En Etiopía el café crece como en las montañas las moras, salvaje y sin límites. Naturaleza generosa que nos recuerda, si no es al revés, al 97 más frío de Londres. Un año en el que el dinero se acaba, nos echan del piso compartido, el curso sigue y ahí estamos tirados fumando un pitillo cuando aparece en la oscuridad un etíope requetenegro y molón que se enrolla, nos deja las llaves de su casa y sobrevivimos al Londres más duro sin que nos pidiera un duro. Tesfa, que así se llamaba compartió su casa, su nevera y sus cigarros sin pedir nada a cambio. En una época en la que no tienes nada, esto es más que todo. Y bueno Tesfa trabajaba para Terence Conran y tuvo que exiliarse cuando estalló la guerra de Biafra.

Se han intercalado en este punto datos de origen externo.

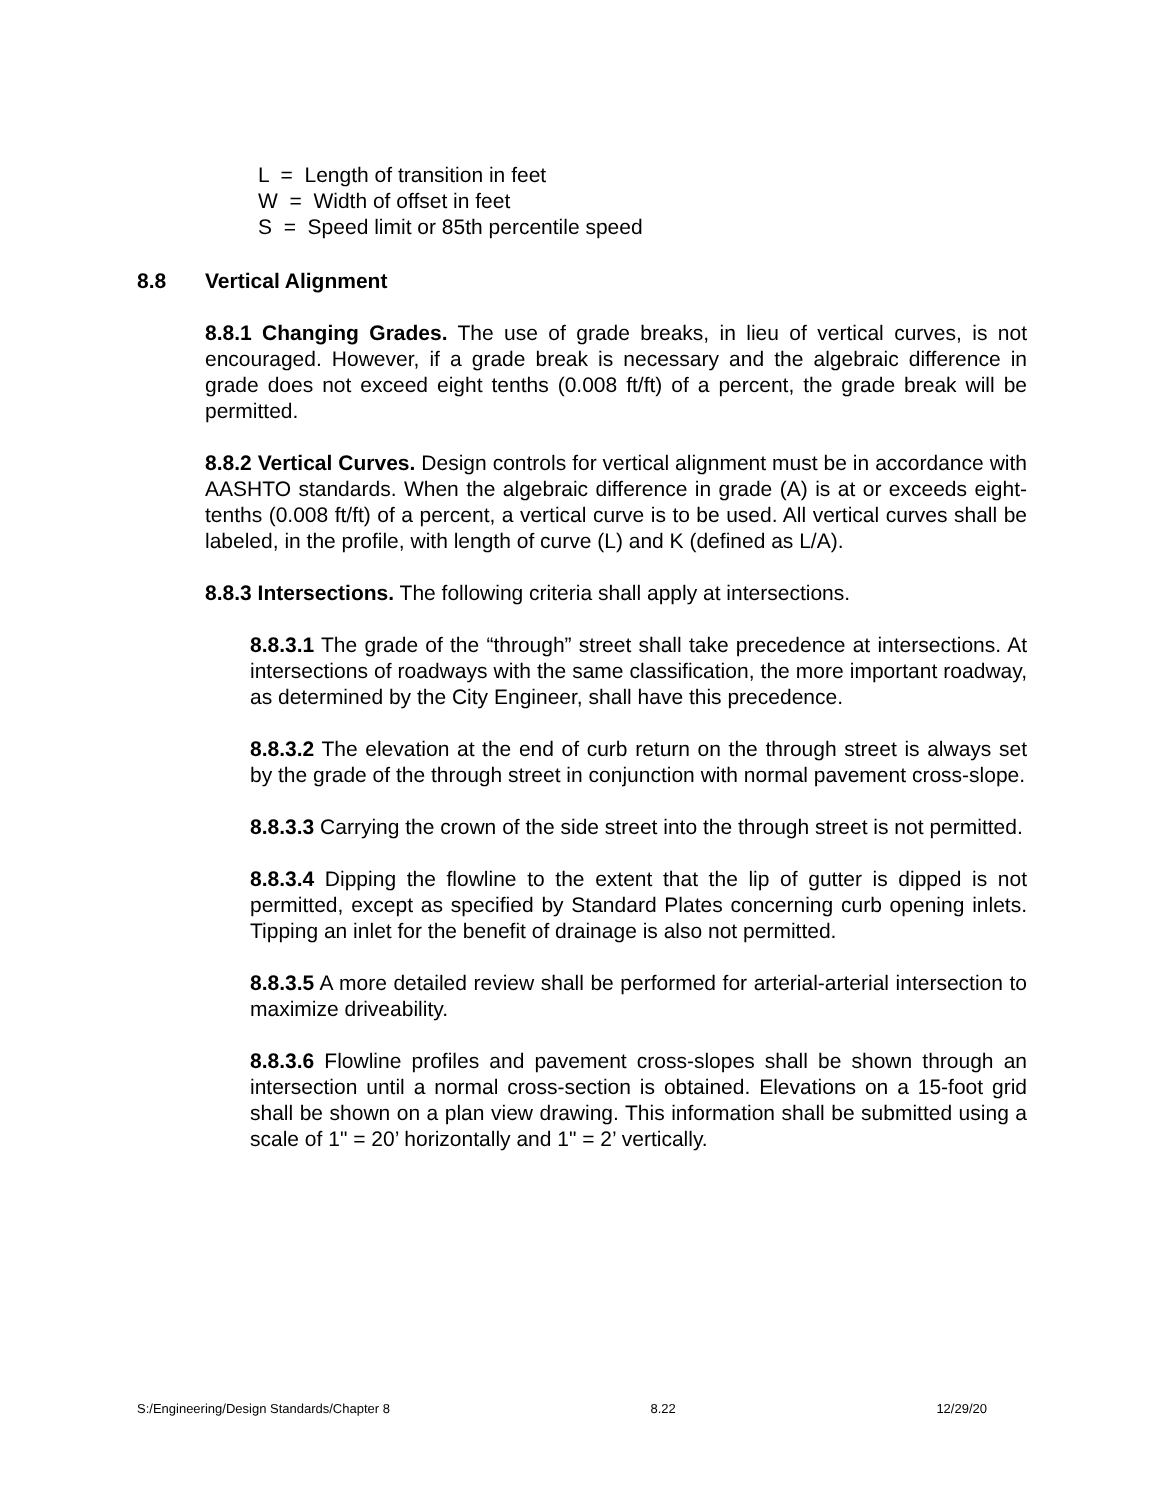L = Length of transition in feet
W = Width of offset in feet
S = Speed limit or 85th percentile speed
8.8 Vertical Alignment
8.8.1 Changing Grades. The use of grade breaks, in lieu of vertical curves, is not encouraged. However, if a grade break is necessary and the algebraic difference in grade does not exceed eight tenths (0.008 ft/ft) of a percent, the grade break will be permitted.
8.8.2 Vertical Curves. Design controls for vertical alignment must be in accordance with AASHTO standards. When the algebraic difference in grade (A) is at or exceeds eight-tenths (0.008 ft/ft) of a percent, a vertical curve is to be used. All vertical curves shall be labeled, in the profile, with length of curve (L) and K (defined as L/A).
8.8.3 Intersections. The following criteria shall apply at intersections.
8.8.3.1 The grade of the “through” street shall take precedence at intersections. At intersections of roadways with the same classification, the more important roadway, as determined by the City Engineer, shall have this precedence.
8.8.3.2 The elevation at the end of curb return on the through street is always set by the grade of the through street in conjunction with normal pavement cross-slope.
8.8.3.3 Carrying the crown of the side street into the through street is not permitted.
8.8.3.4 Dipping the flowline to the extent that the lip of gutter is dipped is not permitted, except as specified by Standard Plates concerning curb opening inlets. Tipping an inlet for the benefit of drainage is also not permitted.
8.8.3.5 A more detailed review shall be performed for arterial-arterial intersection to maximize driveability.
8.8.3.6 Flowline profiles and pavement cross-slopes shall be shown through an intersection until a normal cross-section is obtained. Elevations on a 15-foot grid shall be shown on a plan view drawing. This information shall be submitted using a scale of 1" = 20’ horizontally and 1" = 2’ vertically.
S:/Engineering/Design Standards/Chapter 8 8.22 12/29/20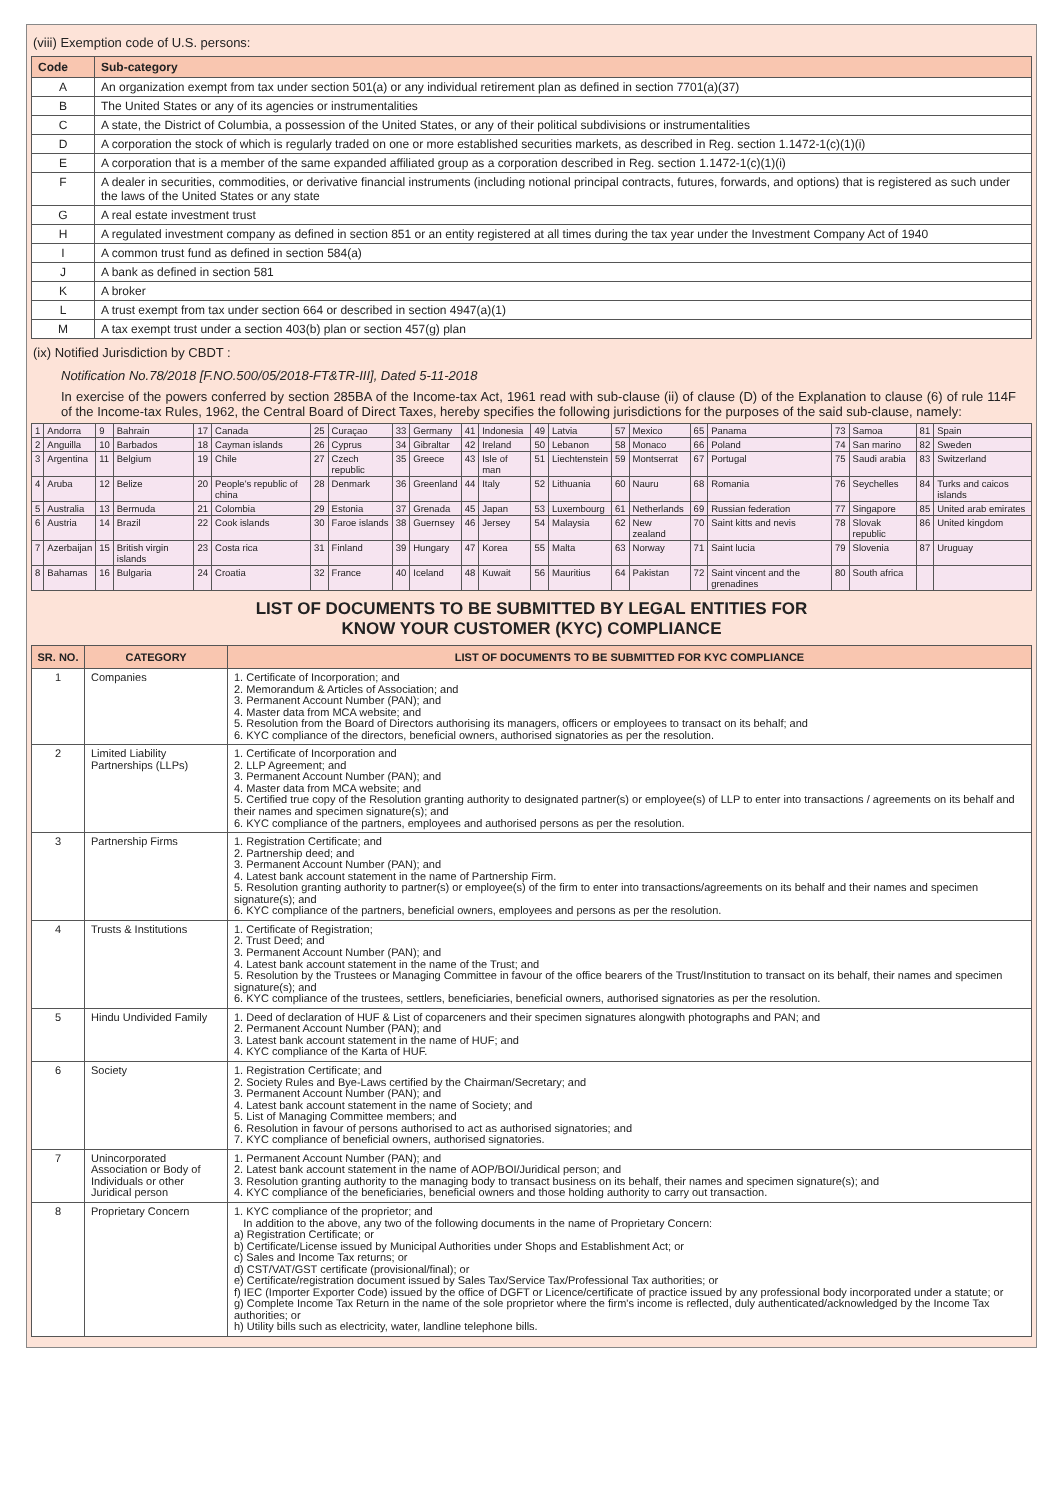(viii) Exemption code of U.S. persons:
| Code | Sub-category |
| --- | --- |
| A | An organization exempt from tax under section 501(a) or any individual retirement plan as defined in section 7701(a)(37) |
| B | The United States or any of its agencies or instrumentalities |
| C | A state, the District of Columbia, a possession of the United States, or any of their political subdivisions or instrumentalities |
| D | A corporation the stock of which is regularly traded on one or more established securities markets, as described in Reg. section 1.1472-1(c)(1)(i) |
| E | A corporation that is a member of the same expanded affiliated group as a corporation described in Reg. section 1.1472-1(c)(1)(i) |
| F | A dealer in securities, commodities, or derivative financial instruments (including notional principal contracts, futures, forwards, and options) that is registered as such under the laws of the United States or any state |
| G | A real estate investment trust |
| H | A regulated investment company as defined in section 851 or an entity registered at all times during the tax year under the Investment Company Act of 1940 |
| I | A common trust fund as defined in section 584(a) |
| J | A bank as defined in section 581 |
| K | A broker |
| L | A trust exempt from tax under section 664 or described in section 4947(a)(1) |
| M | A tax exempt trust under a section 403(b) plan or section 457(g) plan |
(ix) Notified Jurisdiction by CBDT :
Notification No.78/2018 [F.NO.500/05/2018-FT&TR-III], Dated 5-11-2018
In exercise of the powers conferred by section 285BA of the Income-tax Act, 1961 read with sub-clause (ii) of clause (D) of the Explanation to clause (6) of rule 114F of the Income-tax Rules, 1962, the Central Board of Direct Taxes, hereby specifies the following jurisdictions for the purposes of the said sub-clause, namely:
| 1 | Andorra | 9 | Bahrain | 17 | Canada | 25 | Curaçao | 33 | Germany | 41 | Indonesia | 49 | Latvia | 57 | Mexico | 65 | Panama | 73 | Samoa | 81 | Spain |
| 2 | Anguilla | 10 | Barbados | 18 | Cayman islands | 26 | Cyprus | 34 | Gibraltar | 42 | Ireland | 50 | Lebanon | 58 | Monaco | 66 | Poland | 74 | San marino | 82 | Sweden |
| 3 | Argentina | 11 | Belgium | 19 | Chile | 27 | Czech republic | 35 | Greece | 43 | Isle of man | 51 | Liechtenstein | 59 | Montserrat | 67 | Portugal | 75 | Saudi arabia | 83 | Switzerland |
| 4 | Aruba | 12 | Belize | 20 | People's republic of china | 28 | Denmark | 36 | Greenland | 44 | Italy | 52 | Lithuania | 60 | Nauru | 68 | Romania | 76 | Seychelles | 84 | Turks and caicos islands |
| 5 | Australia | 13 | Bermuda | 21 | Colombia | 29 | Estonia | 37 | Grenada | 45 | Japan | 53 | Luxembourg | 61 | Netherlands | 69 | Russian federation | 77 | Singapore | 85 | United arab emirates |
| 6 | Austria | 14 | Brazil | 22 | Cook islands | 30 | Faroe islands | 38 | Guernsey | 46 | Jersey | 54 | Malaysia | 62 | New zealand | 70 | Saint kitts and nevis | 78 | Slovak republic | 86 | United kingdom |
| 7 | Azerbaijan | 15 | British virgin islands | 23 | Costa rica | 31 | Finland | 39 | Hungary | 47 | Korea | 55 | Malta | 63 | Norway | 71 | Saint lucia | 79 | Slovenia | 87 | Uruguay |
| 8 | Bahamas | 16 | Bulgaria | 24 | Croatia | 32 | France | 40 | Iceland | 48 | Kuwait | 56 | Mauritius | 64 | Pakistan | 72 | Saint vincent and the grenadines | 80 | South africa | | |
LIST OF DOCUMENTS TO BE SUBMITTED BY LEGAL ENTITIES FOR
KNOW YOUR CUSTOMER (KYC) COMPLIANCE
| SR. NO. | CATEGORY | LIST OF DOCUMENTS TO BE SUBMITTED FOR KYC COMPLIANCE |
| --- | --- | --- |
| 1 | Companies | 1. Certificate of Incorporation; and 2. Memorandum & Articles of Association; and 3. Permanent Account Number (PAN); and 4. Master data from MCA website; and 5. Resolution from the Board of Directors authorising its managers, officers or employees to transact on its behalf; and 6. KYC compliance of the directors, beneficial owners, authorised signatories as per the resolution. |
| 2 | Limited Liability Partnerships (LLPs) | 1. Certificate of Incorporation and 2. LLP Agreement; and 3. Permanent Account Number (PAN); and 4. Master data from MCA website; and 5. Certified true copy of the Resolution granting authority to designated partner(s) or employee(s) of LLP to enter into transactions / agreements on its behalf and their names and specimen signature(s); and 6. KYC compliance of the partners, employees and authorised persons as per the resolution. |
| 3 | Partnership Firms | 1. Registration Certificate; and 2. Partnership deed; and 3. Permanent Account Number (PAN); and 4. Latest bank account statement in the name of Partnership Firm. 5. Resolution granting authority to partner(s) or employee(s) of the firm to enter into transactions/agreements on its behalf and their names and specimen signature(s); and 6. KYC compliance of the partners, beneficial owners, employees and persons as per the resolution. |
| 4 | Trusts & Institutions | 1. Certificate of Registration; 2. Trust Deed; and 3. Permanent Account Number (PAN); and 4. Latest bank account statement in the name of the Trust; and 5. Resolution by the Trustees or Managing Committee in favour of the office bearers of the Trust/Institution to transact on its behalf, their names and specimen signature(s); and 6. KYC compliance of the trustees, settlers, beneficiaries, beneficial owners, authorised signatories as per the resolution. |
| 5 | Hindu Undivided Family | 1. Deed of declaration of HUF & List of coparceners and their specimen signatures alongwith photographs and PAN; and 2. Permanent Account Number (PAN); and 3. Latest bank account statement in the name of HUF; and 4. KYC compliance of the Karta of HUF. |
| 6 | Society | 1. Registration Certificate; and 2. Society Rules and Bye-Laws certified by the Chairman/Secretary; and 3. Permanent Account Number (PAN); and 4. Latest bank account statement in the name of Society; and 5. List of Managing Committee members; and 6. Resolution in favour of persons authorised to act as authorised signatories; and 7. KYC compliance of beneficial owners, authorised signatories. |
| 7 | Unincorporated Association or Body of Individuals or other Juridical person | 1. Permanent Account Number (PAN); and 2. Latest bank account statement in the name of AOP/BOI/Juridical person; and 3. Resolution granting authority to the managing body to transact business on its behalf, their names and specimen signature(s); and 4. KYC compliance of the beneficiaries, beneficial owners and those holding authority to carry out transaction. |
| 8 | Proprietary Concern | 1. KYC compliance of the proprietor; and In addition to the above, any two of the following documents in the name of Proprietary Concern: a) Registration Certificate; or b) Certificate/License issued by Municipal Authorities under Shops and Establishment Act; or c) Sales and Income Tax returns; or d) CST/VAT/GST certificate (provisional/final); or e) Certificate/registration document issued by Sales Tax/Service Tax/Professional Tax authorities; or f) IEC (Importer Exporter Code) issued by the office of DGFT or Licence/certificate of practice issued by any professional body incorporated under a statute; or g) Complete Income Tax Return in the name of the sole proprietor where the firm's income is reflected, duly authenticated/acknowledged by the Income Tax authorities; or h) Utility bills such as electricity, water, landline telephone bills. |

Le hemos perdido la pista ( si alguien le conoce tenemos recompensa en formato magnum) y el caso es que su historia nos hace mirar a su país, donde ahora está Luis, que trabaja con nosotros y ha ido a hacer un proyecto y ya os contaremos más de eso, pero contaros que hemos traído el mejor café del mundo, que cultivan en cooperativa pequeños propietarios. Los tostamos nosotros y tiene, como lo tuvo Tesfa, un carácter generoso. Y creemos que esta es una forma de devolver todo lo que nos dió esa sonrisa africana, a pequeños sorbos.